(Saved data entries)
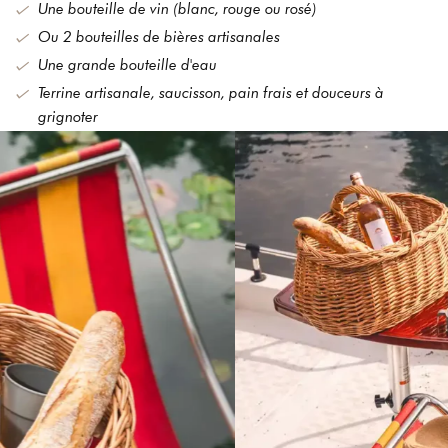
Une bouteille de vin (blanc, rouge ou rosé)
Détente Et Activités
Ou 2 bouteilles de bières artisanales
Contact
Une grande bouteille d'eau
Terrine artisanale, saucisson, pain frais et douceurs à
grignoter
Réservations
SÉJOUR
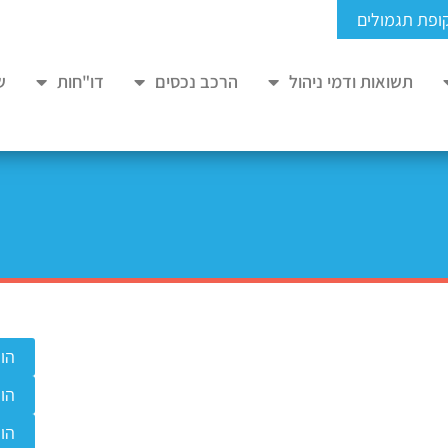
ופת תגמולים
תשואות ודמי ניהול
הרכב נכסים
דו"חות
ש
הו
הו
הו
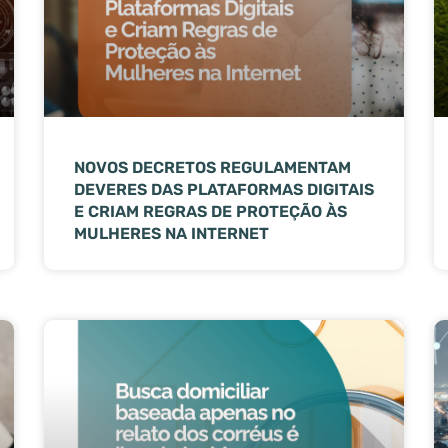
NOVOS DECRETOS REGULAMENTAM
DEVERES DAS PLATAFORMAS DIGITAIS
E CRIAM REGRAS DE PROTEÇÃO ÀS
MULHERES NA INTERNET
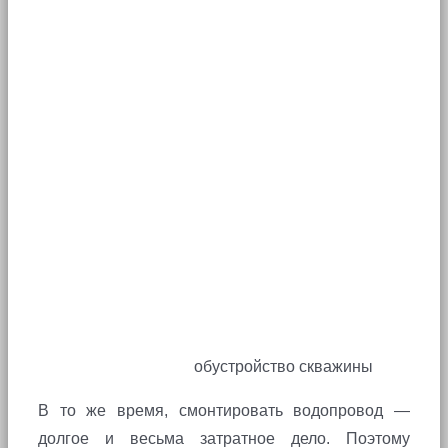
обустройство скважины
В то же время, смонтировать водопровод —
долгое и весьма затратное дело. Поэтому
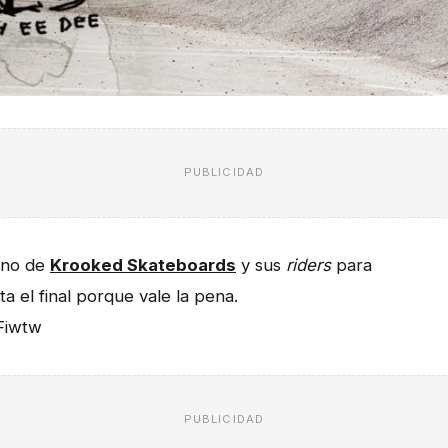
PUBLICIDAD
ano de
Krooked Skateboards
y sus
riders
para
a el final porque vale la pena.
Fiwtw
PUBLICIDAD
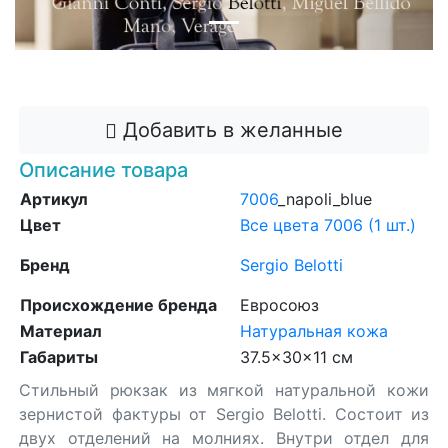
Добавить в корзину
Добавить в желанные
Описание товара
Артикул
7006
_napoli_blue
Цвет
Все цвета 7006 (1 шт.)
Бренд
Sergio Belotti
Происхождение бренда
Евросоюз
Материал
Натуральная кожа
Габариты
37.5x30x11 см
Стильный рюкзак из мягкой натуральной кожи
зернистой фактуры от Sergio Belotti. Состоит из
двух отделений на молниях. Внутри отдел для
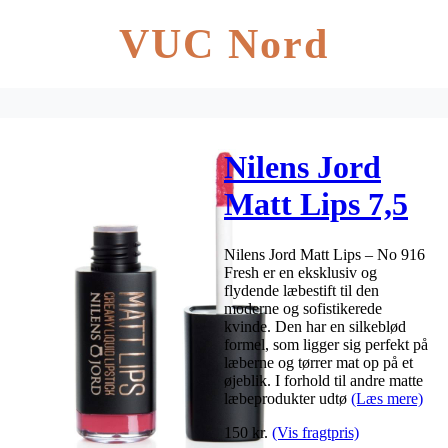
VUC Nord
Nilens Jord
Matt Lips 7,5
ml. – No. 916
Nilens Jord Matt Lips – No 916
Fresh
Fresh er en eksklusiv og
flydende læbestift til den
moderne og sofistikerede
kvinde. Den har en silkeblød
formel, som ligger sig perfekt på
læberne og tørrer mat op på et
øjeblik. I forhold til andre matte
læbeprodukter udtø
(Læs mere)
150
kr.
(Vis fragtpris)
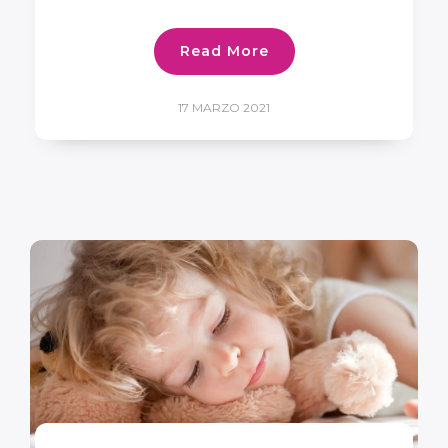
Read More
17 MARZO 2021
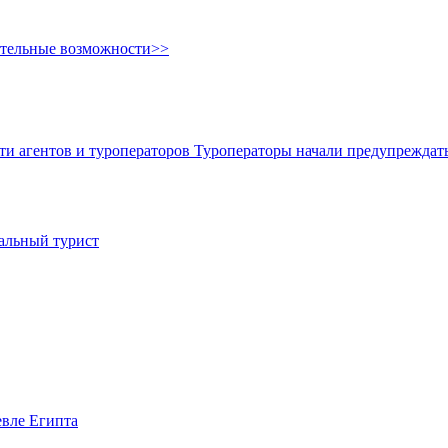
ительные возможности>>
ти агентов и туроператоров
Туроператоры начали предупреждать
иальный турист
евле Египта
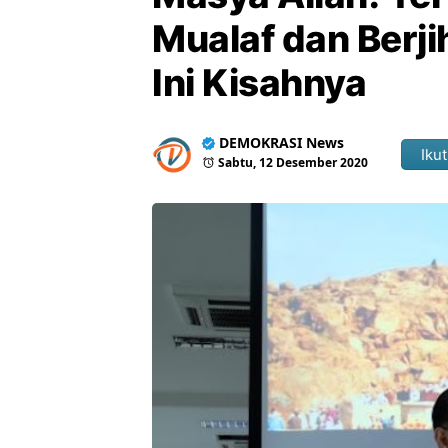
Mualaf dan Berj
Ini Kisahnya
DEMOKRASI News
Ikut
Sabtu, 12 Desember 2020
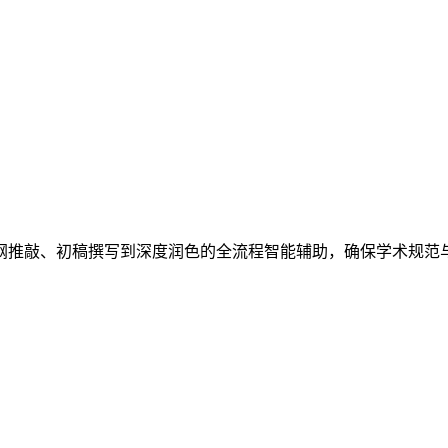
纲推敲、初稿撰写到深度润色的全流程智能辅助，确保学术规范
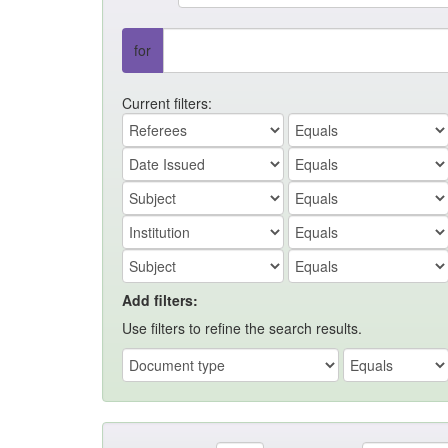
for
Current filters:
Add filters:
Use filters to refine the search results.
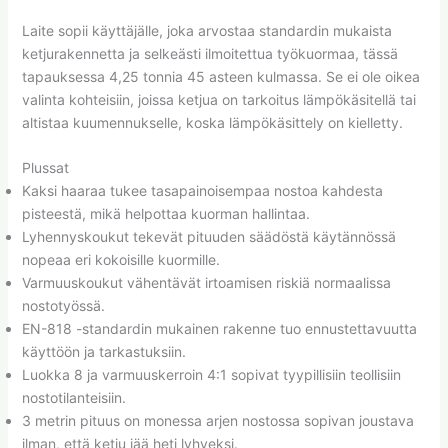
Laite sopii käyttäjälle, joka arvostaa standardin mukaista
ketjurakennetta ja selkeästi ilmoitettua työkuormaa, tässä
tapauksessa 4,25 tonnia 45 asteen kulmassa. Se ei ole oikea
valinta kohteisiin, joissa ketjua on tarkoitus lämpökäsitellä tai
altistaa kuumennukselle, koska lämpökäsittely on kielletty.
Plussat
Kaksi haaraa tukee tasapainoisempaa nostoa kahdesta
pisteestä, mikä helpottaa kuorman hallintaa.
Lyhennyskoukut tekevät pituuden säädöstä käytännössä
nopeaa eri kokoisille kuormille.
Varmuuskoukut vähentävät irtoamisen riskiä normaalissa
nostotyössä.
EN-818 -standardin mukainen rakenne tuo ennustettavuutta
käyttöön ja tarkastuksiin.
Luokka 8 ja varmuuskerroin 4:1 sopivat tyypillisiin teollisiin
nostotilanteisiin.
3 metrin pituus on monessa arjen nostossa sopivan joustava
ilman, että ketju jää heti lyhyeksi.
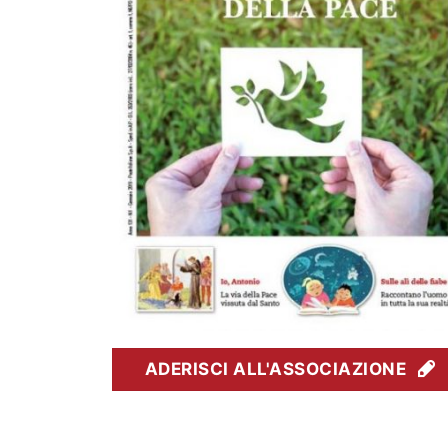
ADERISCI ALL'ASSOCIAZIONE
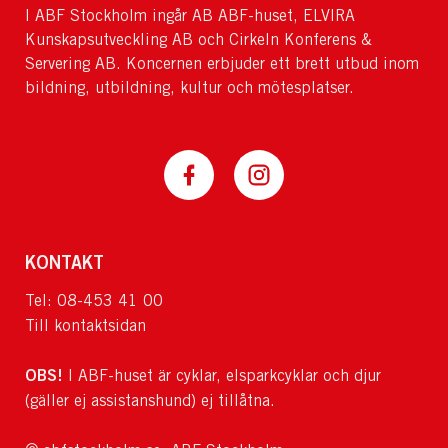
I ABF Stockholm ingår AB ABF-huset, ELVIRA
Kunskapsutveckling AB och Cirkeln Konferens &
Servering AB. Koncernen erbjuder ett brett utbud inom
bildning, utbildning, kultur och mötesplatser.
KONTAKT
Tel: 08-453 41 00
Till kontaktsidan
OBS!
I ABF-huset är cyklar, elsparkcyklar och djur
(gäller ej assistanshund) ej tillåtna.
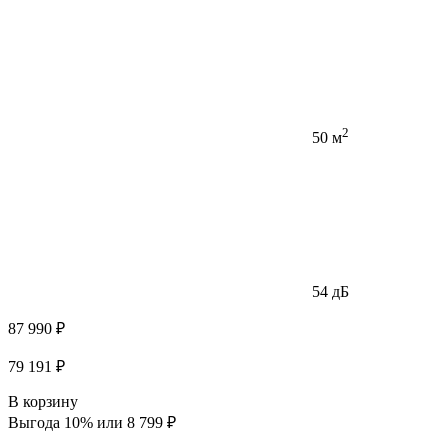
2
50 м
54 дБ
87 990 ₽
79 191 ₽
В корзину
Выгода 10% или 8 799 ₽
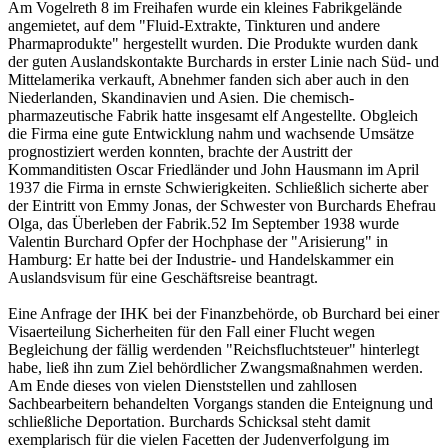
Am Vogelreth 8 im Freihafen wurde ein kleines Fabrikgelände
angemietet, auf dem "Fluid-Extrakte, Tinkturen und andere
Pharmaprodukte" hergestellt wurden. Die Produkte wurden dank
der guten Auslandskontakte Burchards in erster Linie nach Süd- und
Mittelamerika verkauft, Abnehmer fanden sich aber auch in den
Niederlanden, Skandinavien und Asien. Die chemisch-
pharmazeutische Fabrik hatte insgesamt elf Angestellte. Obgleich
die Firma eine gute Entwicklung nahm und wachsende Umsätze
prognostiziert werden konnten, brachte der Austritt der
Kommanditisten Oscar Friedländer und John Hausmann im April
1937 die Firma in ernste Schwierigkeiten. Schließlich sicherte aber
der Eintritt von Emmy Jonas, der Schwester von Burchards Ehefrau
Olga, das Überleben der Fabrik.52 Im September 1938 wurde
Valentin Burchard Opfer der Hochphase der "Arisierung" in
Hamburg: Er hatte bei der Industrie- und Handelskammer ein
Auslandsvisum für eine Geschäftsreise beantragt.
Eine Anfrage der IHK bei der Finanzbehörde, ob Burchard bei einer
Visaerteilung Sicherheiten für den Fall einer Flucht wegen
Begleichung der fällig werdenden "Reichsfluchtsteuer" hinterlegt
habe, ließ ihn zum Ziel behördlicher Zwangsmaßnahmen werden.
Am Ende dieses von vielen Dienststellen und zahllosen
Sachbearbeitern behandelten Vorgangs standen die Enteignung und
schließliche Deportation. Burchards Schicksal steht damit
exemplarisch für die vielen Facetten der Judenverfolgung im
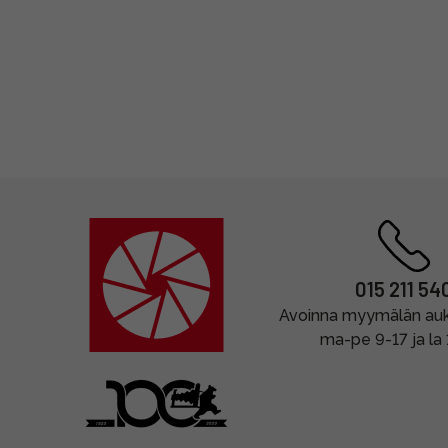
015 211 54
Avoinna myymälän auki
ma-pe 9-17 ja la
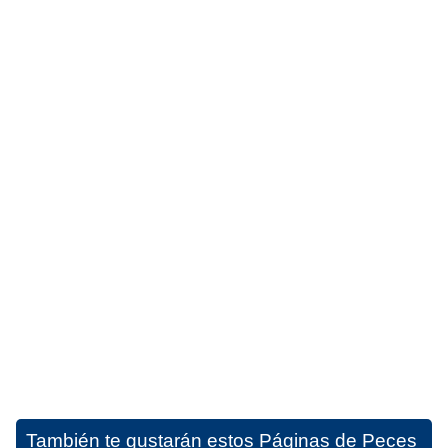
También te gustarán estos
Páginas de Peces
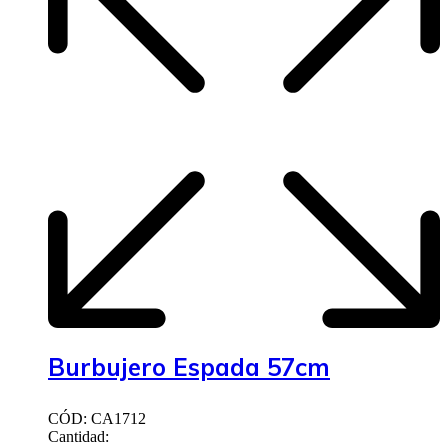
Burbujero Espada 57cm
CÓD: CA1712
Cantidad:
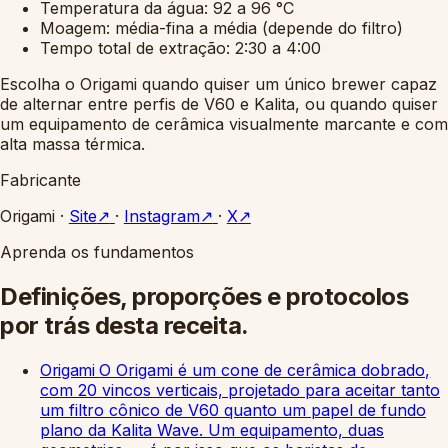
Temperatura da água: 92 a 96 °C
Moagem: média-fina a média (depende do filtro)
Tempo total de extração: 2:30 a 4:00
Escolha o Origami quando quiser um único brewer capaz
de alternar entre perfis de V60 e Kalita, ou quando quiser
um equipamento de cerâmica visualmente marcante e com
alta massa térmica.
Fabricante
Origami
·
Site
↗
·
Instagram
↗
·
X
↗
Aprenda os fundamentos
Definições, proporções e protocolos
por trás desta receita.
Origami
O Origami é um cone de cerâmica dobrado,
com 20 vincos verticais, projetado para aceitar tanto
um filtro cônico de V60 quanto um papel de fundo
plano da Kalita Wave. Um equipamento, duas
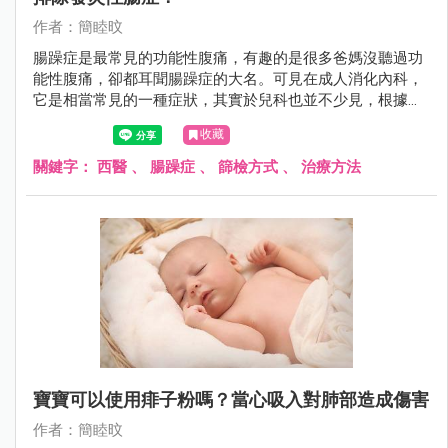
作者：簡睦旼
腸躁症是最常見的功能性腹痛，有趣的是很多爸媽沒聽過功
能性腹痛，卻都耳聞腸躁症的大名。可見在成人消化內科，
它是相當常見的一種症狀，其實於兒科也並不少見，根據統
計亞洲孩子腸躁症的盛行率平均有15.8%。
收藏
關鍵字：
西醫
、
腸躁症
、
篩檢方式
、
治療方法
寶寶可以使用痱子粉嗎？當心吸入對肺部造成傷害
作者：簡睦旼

### [EXERCISE DETAILS]
Set down, exactly as written above, each line from the one with "Varmuuskoukut vähentävät irtoamisen" through the one with "der Eintritt von", and skip the pictures.

### [ANSWER FOR THIS EXERCISE]
Varmuuskoukut vähentävät irtoamisen riskiä normaalissa
nostotyössä.
EN-818 -standardin mukainen rakenne tuo ennustettavuutta
käyttöön ja tarkastuksiin.
Luokka 8 ja varmuuskerroin 4:1 sopivat tyypillisiin teollisiin
nostotilanteisiin.
3 metrin pituus on monessa arjen nostossa sopivan joustava
ilman, että ketju jää heti lyhyeksi.
ADERISCI ALL'ASSOCIAZIONE
I ABF Stockholm ingår AB ABF-huset, ELVIRA
Kunskapsutveckling AB och Cirkeln Konferens &
Servering AB. Koncernen erbjuder ett brett utbud inom
bildning, utbildning, kultur och mötesplatser.
KONTAKT
Tel: 08-453 41 00
Till kontaktsidan
OBS!
I ABF-huset är cyklar, elsparkcyklar och djur
(gäller ej assistanshund) ej tillåtna.
2
50 м
54 дБ
87 990 ₽
79 191 ₽
В корзину
Выгода 10% или 8 799 ₽
Am Vogelreth 8 im Freihafen wurde ein kleines Fabrikgelände
angemietet, auf dem "Fluid-Extrakte, Tinkturen und andere
Pharmaprodukte" hergestellt wurden. Die Produkte wurden dank
der guten Auslandskontakte Burchards in erster Linie nach Süd- und
Mittelamerika verkauft, Abnehmer fanden sich aber auch in den
Niederlanden, Skandinavien und Asien. Die chemisch-
pharmazeutische Fabrik hatte insgesamt elf Angestellte. Obgleich
die Firma eine gute Entwicklung nahm und wachsende Umsätze
prognostiziert werden konnten, brachte der Austritt der
Kommanditisten Oscar Friedländer und John Hausmann im April
1937 die Firma in ernste Schwierigkeiten. Schließlich sicherte aber
der Eintritt von Emmy Jonas, der Schwester von Burchards Ehefrau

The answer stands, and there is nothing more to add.